EXERCISE INSTRUCTIONS
Extract from the entries below, exactly as given, only the lines from the line containing "19: (324, 103, 2.00)" to the line containing "39: (492, 357, 1.35)", both lines included.

┄┄┄┄┄┄┄┄┄┄┄┄┄┄┄┄┄┄┄┄

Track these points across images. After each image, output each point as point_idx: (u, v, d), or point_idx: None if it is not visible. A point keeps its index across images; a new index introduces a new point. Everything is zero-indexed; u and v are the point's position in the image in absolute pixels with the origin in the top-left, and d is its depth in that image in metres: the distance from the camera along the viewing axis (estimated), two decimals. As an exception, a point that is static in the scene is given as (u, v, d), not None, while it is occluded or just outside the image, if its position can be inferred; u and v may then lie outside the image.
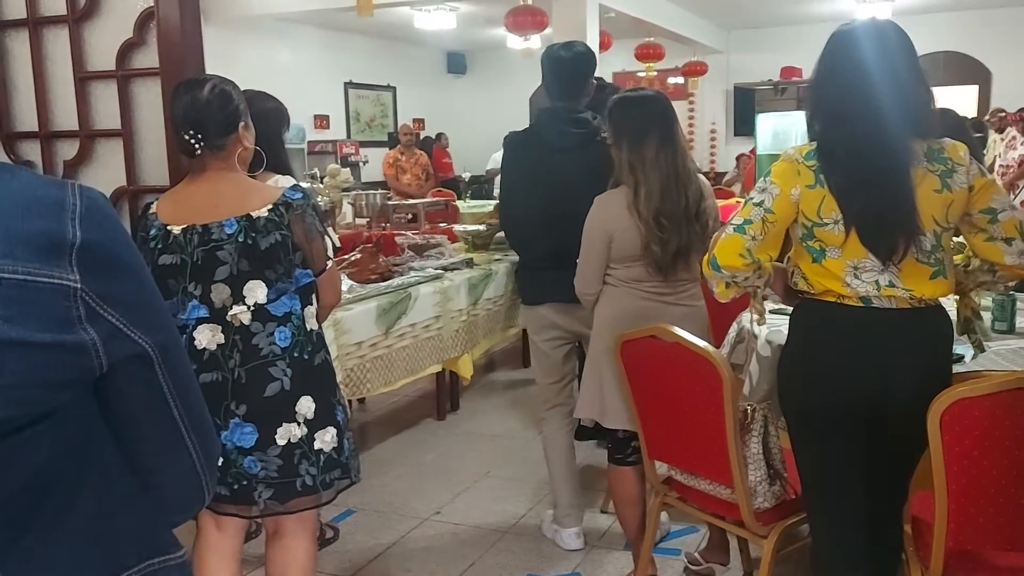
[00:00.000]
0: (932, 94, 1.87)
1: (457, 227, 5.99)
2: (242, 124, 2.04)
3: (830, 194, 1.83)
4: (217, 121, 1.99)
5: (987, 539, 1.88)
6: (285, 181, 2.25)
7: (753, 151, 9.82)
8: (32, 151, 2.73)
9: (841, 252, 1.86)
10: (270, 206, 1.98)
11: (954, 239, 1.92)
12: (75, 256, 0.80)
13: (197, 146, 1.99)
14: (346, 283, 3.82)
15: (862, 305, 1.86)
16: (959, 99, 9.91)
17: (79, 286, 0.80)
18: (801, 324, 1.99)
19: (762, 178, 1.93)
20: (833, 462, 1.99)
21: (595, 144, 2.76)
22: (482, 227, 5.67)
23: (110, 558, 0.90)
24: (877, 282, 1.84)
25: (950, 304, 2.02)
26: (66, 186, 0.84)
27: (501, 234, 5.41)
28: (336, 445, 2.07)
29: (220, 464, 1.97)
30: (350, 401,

┄┄┄┄┄┄┄┄┄┄┄┄┄┄┄┄┄┄┄┄

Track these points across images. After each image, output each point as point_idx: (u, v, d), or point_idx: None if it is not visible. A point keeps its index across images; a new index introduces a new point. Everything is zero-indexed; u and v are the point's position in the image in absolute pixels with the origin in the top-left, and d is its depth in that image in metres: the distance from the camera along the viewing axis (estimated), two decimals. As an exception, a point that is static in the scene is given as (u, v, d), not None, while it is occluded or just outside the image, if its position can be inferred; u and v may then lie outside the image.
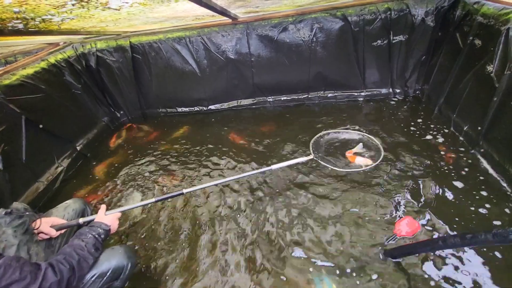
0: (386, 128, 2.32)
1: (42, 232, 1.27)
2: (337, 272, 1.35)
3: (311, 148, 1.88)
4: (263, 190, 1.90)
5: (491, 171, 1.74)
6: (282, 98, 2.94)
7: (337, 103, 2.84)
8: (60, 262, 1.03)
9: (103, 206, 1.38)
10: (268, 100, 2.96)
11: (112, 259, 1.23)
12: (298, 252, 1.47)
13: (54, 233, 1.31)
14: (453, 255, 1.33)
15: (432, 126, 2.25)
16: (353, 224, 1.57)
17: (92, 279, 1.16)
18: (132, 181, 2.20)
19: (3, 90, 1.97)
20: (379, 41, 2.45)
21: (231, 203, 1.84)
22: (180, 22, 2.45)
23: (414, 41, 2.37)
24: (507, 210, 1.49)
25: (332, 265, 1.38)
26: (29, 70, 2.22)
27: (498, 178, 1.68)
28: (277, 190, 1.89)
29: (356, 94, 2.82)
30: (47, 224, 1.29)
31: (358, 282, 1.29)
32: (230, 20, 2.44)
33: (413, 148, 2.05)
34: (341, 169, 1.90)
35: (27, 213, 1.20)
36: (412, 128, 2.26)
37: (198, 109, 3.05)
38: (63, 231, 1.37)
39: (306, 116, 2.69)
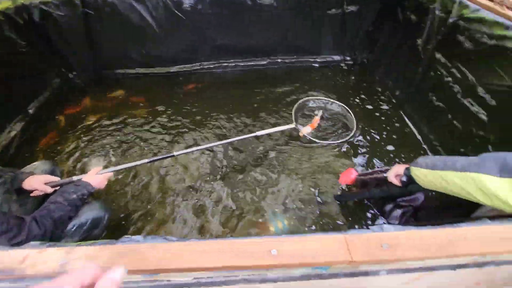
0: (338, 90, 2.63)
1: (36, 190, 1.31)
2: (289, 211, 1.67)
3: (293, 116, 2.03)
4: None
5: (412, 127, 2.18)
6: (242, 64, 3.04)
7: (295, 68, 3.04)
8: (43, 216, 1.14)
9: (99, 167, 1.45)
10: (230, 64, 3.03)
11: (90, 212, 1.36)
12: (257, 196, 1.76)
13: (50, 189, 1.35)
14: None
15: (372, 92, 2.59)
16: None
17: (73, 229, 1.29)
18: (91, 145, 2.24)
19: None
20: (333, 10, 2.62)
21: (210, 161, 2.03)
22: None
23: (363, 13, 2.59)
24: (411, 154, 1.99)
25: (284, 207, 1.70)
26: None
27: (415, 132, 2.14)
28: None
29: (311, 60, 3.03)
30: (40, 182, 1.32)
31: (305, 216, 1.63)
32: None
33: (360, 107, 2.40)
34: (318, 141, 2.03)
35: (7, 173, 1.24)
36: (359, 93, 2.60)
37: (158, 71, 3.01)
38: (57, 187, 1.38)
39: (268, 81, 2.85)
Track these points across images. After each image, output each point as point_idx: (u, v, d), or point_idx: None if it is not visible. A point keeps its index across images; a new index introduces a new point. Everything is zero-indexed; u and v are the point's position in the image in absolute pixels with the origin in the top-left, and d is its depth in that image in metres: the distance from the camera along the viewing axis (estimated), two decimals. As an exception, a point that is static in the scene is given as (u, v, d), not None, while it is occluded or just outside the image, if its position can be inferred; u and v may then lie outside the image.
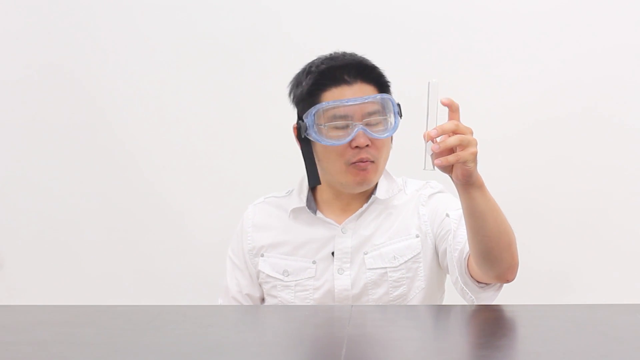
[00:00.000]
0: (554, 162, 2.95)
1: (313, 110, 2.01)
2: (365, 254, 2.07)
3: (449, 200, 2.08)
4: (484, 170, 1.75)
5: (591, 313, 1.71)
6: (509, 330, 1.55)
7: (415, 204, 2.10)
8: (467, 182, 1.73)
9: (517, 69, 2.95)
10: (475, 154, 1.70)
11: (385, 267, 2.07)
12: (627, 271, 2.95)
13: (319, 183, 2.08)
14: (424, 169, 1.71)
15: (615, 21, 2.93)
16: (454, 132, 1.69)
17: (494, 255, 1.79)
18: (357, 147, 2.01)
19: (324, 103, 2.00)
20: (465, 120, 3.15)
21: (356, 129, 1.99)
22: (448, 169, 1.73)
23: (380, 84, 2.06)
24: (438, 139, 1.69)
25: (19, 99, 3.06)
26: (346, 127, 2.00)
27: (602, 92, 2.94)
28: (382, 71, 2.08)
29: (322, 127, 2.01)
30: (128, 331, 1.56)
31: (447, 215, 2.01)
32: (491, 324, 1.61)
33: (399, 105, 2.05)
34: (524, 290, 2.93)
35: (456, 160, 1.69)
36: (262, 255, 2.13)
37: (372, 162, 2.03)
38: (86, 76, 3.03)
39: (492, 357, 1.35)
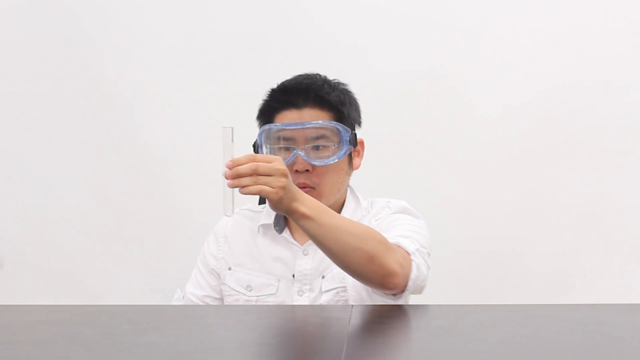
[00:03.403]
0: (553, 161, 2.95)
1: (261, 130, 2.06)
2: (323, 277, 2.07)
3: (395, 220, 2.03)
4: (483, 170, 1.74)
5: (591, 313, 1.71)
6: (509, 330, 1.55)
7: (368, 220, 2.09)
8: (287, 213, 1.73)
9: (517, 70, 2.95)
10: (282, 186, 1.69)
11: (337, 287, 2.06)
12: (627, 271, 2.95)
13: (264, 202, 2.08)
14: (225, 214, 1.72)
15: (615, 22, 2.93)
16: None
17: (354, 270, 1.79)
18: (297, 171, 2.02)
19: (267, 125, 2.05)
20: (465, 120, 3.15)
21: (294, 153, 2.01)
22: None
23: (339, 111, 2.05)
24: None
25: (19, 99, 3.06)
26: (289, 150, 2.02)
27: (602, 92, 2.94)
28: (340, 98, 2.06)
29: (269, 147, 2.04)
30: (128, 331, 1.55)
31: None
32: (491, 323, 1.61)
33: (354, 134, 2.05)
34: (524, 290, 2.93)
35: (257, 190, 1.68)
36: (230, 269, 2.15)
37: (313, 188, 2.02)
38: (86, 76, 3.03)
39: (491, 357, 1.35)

┄┄┄┄┄┄┄┄┄┄┄┄┄┄┄┄┄┄┄┄

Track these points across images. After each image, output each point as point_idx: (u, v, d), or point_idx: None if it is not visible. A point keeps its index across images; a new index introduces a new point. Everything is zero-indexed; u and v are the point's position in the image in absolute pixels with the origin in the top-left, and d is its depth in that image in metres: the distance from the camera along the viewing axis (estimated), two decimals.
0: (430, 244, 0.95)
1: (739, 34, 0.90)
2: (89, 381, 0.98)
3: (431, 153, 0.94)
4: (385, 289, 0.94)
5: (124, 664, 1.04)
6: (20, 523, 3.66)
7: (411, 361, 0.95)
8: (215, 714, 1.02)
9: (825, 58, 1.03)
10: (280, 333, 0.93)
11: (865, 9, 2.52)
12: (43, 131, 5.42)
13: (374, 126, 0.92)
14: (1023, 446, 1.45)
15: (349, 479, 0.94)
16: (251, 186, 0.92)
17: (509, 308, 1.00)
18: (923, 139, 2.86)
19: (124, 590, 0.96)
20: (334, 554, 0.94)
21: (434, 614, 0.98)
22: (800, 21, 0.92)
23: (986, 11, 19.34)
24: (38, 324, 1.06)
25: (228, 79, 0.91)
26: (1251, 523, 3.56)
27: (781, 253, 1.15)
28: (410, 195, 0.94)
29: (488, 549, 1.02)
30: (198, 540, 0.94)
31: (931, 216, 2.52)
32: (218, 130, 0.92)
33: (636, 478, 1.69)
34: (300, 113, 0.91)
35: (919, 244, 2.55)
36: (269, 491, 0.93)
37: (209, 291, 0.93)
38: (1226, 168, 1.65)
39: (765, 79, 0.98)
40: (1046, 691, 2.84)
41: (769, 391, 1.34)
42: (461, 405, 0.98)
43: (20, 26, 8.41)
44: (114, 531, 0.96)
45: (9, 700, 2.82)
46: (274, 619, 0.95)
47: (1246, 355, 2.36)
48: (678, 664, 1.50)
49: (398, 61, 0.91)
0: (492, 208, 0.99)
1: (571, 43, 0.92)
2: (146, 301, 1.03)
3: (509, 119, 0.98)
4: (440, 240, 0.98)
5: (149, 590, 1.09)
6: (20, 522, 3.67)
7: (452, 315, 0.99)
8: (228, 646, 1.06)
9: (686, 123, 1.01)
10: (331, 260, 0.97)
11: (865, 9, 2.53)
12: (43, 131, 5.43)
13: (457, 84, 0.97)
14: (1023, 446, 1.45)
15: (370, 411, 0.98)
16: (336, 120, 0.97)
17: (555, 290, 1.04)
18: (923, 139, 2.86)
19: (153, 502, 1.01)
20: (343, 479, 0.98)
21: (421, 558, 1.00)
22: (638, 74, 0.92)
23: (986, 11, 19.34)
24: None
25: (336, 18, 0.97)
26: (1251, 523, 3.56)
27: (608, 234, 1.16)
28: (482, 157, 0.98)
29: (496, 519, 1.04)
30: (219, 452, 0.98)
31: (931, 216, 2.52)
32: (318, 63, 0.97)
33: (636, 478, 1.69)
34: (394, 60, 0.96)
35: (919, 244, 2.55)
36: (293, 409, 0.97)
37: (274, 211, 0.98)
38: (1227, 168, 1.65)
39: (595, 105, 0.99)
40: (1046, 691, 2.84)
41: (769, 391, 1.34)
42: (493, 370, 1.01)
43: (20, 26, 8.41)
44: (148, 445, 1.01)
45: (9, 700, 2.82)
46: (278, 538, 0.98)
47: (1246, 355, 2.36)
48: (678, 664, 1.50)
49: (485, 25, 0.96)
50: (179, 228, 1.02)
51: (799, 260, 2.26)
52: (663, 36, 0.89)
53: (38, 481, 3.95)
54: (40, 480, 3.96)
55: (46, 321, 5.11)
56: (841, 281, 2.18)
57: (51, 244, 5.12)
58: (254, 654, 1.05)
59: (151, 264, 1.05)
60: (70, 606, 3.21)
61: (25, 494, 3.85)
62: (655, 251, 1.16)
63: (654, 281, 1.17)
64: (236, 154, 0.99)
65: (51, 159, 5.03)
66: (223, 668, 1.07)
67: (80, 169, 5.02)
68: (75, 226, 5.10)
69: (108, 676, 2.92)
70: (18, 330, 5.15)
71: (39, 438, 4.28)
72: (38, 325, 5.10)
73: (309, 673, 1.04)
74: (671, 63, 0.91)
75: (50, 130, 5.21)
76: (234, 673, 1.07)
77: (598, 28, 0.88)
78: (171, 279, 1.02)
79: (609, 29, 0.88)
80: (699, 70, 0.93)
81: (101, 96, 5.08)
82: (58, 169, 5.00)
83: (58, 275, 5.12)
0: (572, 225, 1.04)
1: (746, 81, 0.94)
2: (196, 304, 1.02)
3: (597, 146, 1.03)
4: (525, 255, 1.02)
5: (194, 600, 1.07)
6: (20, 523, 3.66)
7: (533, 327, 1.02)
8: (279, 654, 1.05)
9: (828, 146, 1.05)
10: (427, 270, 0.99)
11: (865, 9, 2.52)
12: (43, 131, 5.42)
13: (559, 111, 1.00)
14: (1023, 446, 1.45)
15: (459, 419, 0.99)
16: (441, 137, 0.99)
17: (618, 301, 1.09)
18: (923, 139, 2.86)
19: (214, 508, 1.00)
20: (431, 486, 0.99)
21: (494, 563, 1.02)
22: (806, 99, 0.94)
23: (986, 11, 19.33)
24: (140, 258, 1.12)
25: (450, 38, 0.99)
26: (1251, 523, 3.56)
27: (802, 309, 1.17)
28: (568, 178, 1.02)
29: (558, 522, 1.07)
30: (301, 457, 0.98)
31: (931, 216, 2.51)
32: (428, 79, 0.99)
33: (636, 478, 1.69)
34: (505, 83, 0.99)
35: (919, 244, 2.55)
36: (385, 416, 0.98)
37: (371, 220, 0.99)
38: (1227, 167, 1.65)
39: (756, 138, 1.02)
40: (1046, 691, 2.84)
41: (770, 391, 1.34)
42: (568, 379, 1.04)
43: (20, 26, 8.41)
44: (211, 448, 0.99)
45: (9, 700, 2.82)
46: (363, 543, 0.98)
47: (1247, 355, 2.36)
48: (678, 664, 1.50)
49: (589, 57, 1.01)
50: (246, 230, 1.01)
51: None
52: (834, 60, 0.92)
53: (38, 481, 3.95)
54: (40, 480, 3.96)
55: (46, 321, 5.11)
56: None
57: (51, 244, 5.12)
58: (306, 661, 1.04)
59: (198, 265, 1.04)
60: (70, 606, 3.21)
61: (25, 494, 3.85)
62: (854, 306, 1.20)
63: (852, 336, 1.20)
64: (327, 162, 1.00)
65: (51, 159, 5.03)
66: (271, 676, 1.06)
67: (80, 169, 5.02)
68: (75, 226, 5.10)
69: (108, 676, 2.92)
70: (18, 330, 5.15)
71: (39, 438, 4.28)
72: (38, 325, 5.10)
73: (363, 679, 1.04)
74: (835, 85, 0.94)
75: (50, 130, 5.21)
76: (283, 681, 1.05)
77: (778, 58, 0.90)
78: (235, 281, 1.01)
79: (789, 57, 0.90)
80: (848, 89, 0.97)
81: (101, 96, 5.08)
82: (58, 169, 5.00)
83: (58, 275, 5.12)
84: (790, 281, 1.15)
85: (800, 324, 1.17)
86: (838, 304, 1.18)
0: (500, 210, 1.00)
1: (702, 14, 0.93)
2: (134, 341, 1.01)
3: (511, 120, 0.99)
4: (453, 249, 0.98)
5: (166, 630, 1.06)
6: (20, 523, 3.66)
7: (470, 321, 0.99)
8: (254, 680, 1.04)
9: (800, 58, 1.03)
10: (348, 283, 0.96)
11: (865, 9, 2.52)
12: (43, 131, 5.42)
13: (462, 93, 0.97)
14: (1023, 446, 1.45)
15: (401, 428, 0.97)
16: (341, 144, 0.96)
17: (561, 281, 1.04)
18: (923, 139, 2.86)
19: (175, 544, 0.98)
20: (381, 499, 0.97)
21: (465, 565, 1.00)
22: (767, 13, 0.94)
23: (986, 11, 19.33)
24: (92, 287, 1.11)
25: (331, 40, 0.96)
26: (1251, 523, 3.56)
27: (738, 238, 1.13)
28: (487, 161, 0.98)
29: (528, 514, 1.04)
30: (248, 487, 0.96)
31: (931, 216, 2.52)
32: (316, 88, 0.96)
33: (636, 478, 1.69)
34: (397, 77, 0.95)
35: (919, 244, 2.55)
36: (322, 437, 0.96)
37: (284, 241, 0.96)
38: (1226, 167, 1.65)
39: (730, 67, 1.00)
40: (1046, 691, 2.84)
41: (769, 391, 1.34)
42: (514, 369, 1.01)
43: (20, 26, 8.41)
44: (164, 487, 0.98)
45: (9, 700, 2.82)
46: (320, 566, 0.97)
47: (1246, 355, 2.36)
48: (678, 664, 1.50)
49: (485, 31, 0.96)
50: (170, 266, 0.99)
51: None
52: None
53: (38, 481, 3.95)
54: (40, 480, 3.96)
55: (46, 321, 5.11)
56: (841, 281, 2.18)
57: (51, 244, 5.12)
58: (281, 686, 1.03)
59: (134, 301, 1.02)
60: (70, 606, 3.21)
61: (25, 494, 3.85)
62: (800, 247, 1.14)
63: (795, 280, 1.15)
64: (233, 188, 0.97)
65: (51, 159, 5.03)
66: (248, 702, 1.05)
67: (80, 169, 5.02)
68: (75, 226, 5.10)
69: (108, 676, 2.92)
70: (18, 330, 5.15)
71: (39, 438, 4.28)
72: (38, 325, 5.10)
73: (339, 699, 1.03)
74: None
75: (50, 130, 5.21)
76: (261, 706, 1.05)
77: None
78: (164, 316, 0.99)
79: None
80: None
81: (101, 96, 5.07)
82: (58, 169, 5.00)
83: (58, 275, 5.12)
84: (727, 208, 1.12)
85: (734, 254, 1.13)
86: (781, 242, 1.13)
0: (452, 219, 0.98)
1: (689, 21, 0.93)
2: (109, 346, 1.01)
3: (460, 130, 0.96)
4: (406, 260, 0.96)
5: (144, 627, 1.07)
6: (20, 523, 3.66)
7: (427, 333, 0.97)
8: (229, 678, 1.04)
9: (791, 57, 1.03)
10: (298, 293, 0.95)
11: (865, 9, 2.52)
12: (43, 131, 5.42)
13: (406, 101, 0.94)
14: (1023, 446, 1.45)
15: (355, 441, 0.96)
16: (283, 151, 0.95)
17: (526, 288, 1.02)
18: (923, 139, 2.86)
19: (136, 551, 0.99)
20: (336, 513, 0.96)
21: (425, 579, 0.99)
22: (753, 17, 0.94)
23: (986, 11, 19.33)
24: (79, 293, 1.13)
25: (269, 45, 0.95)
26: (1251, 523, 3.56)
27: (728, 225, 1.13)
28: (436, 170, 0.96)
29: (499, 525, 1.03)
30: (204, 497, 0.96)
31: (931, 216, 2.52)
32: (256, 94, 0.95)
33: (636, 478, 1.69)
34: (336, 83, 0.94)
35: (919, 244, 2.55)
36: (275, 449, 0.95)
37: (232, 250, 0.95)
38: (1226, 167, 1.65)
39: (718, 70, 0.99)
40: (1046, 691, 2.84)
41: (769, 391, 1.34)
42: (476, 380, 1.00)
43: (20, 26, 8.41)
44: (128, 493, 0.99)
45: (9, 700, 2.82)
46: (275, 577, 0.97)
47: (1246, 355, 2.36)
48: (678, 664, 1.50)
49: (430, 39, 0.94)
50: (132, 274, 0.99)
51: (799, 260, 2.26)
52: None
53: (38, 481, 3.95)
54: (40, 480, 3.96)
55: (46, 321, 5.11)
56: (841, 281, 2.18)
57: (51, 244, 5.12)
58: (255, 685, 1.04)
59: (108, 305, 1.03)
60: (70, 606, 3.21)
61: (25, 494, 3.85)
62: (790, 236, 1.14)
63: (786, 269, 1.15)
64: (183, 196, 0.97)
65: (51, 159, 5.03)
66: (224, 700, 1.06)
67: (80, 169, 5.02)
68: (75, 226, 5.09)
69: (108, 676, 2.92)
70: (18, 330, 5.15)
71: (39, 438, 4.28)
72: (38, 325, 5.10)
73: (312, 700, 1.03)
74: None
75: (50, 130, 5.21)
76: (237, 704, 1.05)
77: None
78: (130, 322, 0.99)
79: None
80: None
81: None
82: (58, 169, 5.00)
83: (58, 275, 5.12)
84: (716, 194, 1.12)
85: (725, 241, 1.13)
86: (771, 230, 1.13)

┄┄┄┄┄┄┄┄┄┄┄┄┄┄┄┄┄┄┄┄

RESPONSE
19: (324, 103, 2.00)
20: (465, 120, 3.15)
21: (356, 129, 1.99)
22: (448, 169, 1.73)
23: (380, 84, 2.06)
24: (438, 139, 1.69)
25: (19, 99, 3.06)
26: (346, 127, 2.00)
27: (602, 92, 2.94)
28: (382, 71, 2.08)
29: (322, 127, 2.01)
30: (128, 331, 1.56)
31: (447, 215, 2.01)
32: (491, 324, 1.61)
33: (399, 105, 2.05)
34: (524, 290, 2.93)
35: (456, 160, 1.69)
36: (262, 255, 2.13)
37: (372, 162, 2.03)
38: (86, 76, 3.03)
39: (492, 357, 1.35)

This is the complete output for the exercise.